The Apex Court quoted the following from Lalita Kumari (2014-2 SCC 1) –

  •  “114. It is true that a delicate balance has to be maintained between the interest of the society and protecting the liberty of an individual. As already discussed above, there are already sufficient safeguards provided in the Code which duly protect the liberty of an individual in case of registration of false FIR. At the same time, Section 154 was drafted keeping in mind the interest of the victim and  the society. Therefore, we are of the cogent view that mandatory registration of FIRs under Section 154 of the Code will not be in contravention of Article 21 of the Constitution as purported by various counsel.

Exceptions

  • 115. Although, we, in unequivocal terms, hold that Section 154 of the Code postulates the mandatory registration of FIRs on receipt of all cognizable offences, yet, there may be instances where preliminary inquiry may be required owing to the change in genesis and novelty of crimes with the passage of time. One such instance is in the case of allegations relating to medical negligence on the part of doctors.

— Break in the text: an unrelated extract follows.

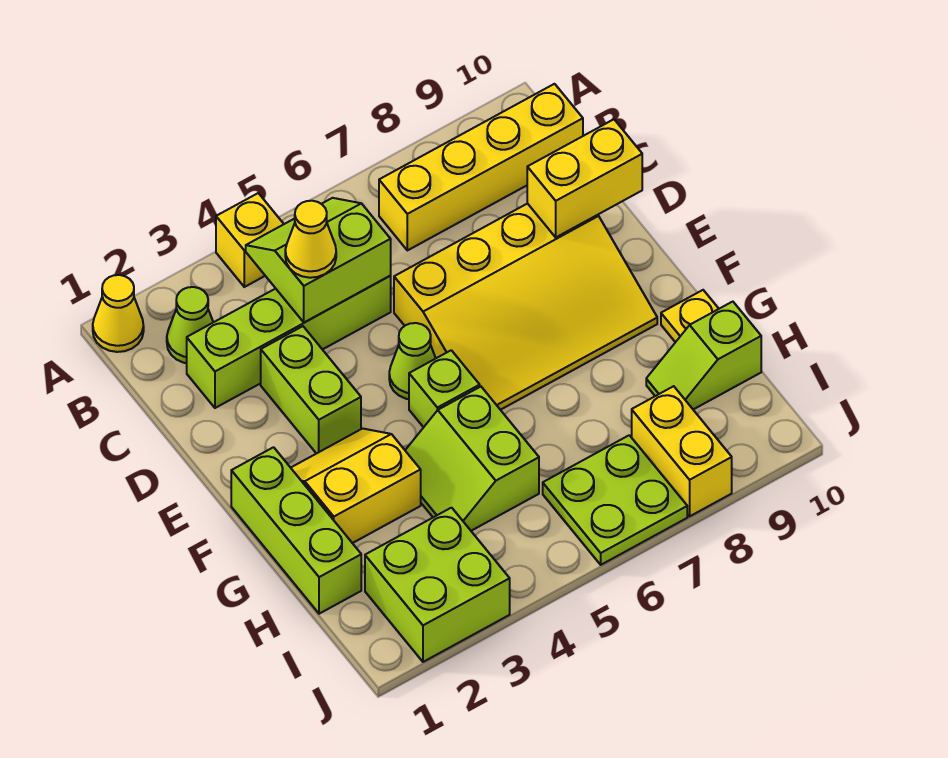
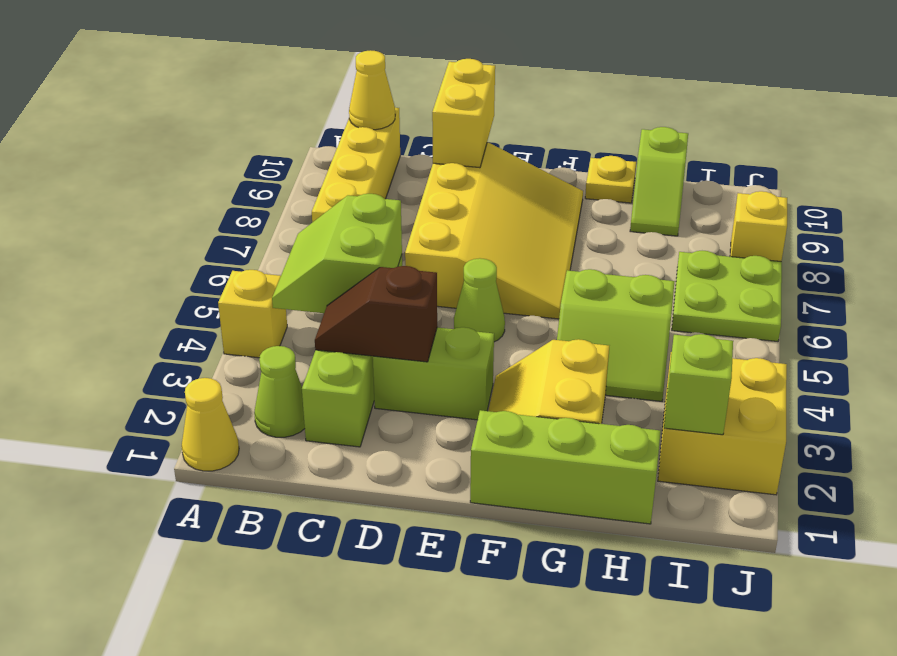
none -> brown slope C3:D3 level 2 top D
yellow cone C4 level 3 -> yellow cone B10 level 2
lime brick F5 level 1 -> lime brick I2 level 2
lime brick I2:J3 level 1 -> yellow brick I2:J3 level 1
yellow brick I8:J8 level 1 -> yellow brick J8 level 1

It will be unfair and inequitable to prosecute a medical professional only on the basis of the allegations in the complaint.

Conclusion/Directions

  • 120. In view of the aforesaid discussion, we hold:
  • 120.1. The registration of FIR is mandatory under Section 154 of the Code, if the information discloses commission of a cognizable offence and  no preliminary inquiry is permissible in such a situation.
  • 120.2. If the information received does not disclose a cognizable offence but indicates the necessity for an inquiry, a preliminary inquiry may be conducted only to ascertain whether cognizable offence is disclosed or not.
  • 120.3. If the inquiry discloses the commission of a cognizable offence, the FIR must be registered. In cases where preliminary inquiry ends in closing the complaint, a copy of the entry of such closure must be supplied to the first informant forthwith and not later than one week. It must disclose reasons in brief for closing the complaint and not proceeding further.”

After quoting the above, the Apex Court (in Pradeep Nirankarnath Sharma vs The State of Gujarat) said as under:

  • “12. The scope of a preliminary inquiry, as clarified in the said judgment, is limited to situations where the information received does not prima facie disclose a cognizable offencebut requires verification. However, in cases where the information clearly discloses a cognizable offence, the police have no discretion to conduct a preliminary inquiry before registering an FIR. The decision in Lalita Kumari (2014-2 SCC 1) does not create an absolute rule that a preliminary inquiry  must be conducted in every case before the registration of an FIR. Rather, it reaffirms the settled principle that the police authorities are obligated to register an FIR when the information received prima facie discloses a cognizable offence.”